Selected excerpt:
On Thu, Nov 9, 2017 at 11:51 AM, Patrick McLean chutzpah@gentoo.org wrote:
We do have CONFIG_GCC_PLUGIN_STRUCTLEAK and CONFIG_GCC_PLUGIN_STRUCTLEAK_BYREF_ALL enabled on these boxes as well as CONFIG_GCC_PLUGIN_RANDSTRUCT as you pointed out before.
It might be worth just verifying without RANDSTRUCT in particular.
That case has probably not gotten a huge amount of testing. As Al points out, it can cause absolutely horrendous cache access pattern changes, but it might also be triggering some corruption in case there's a problem with the plugin, or with some piece of kernel code that gets confused by it.
And most obviously: if there is some module or part of the kernel that got compiled with a different seed for the randstruct hashing, that will break in nasty nasty ways. Your out-of-kernel module is the obvious suspect for something like that, but honestly, it could be some missing build dependency, or simply a missing special case in the plugin itself a missing __no_randomize_layout or any number of things.

Supplied material:
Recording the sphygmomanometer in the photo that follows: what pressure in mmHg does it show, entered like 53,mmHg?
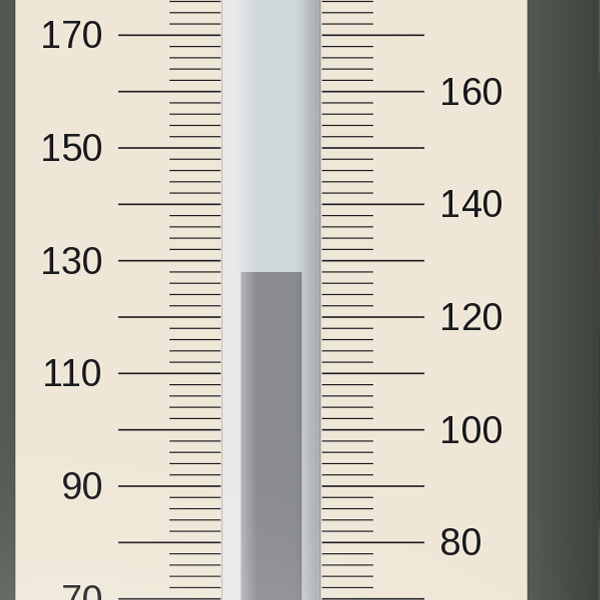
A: 128,mmHg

What to do:
Pick up the mailing-list reply about the RANDSTRUCT plugin and continue it from its final sentence.

Answer for the task:
We've hit gcc bugs many times before - and the plugins are just new opportunities to hit cases that have gotten a lot less testing than the "normal" code flow has.
The structleak plugin is much less likely to be a problem (simply because it's a much simpler plugin), but hey, something being NULL when it shouldn't possibly be might be a stray "leak initialization".
So since you seem to be able to reproduce this _reasonably_ easily, it's definitely worth checking that it still reproduces even without the gcc plugins.
Just to narrow it down a bit.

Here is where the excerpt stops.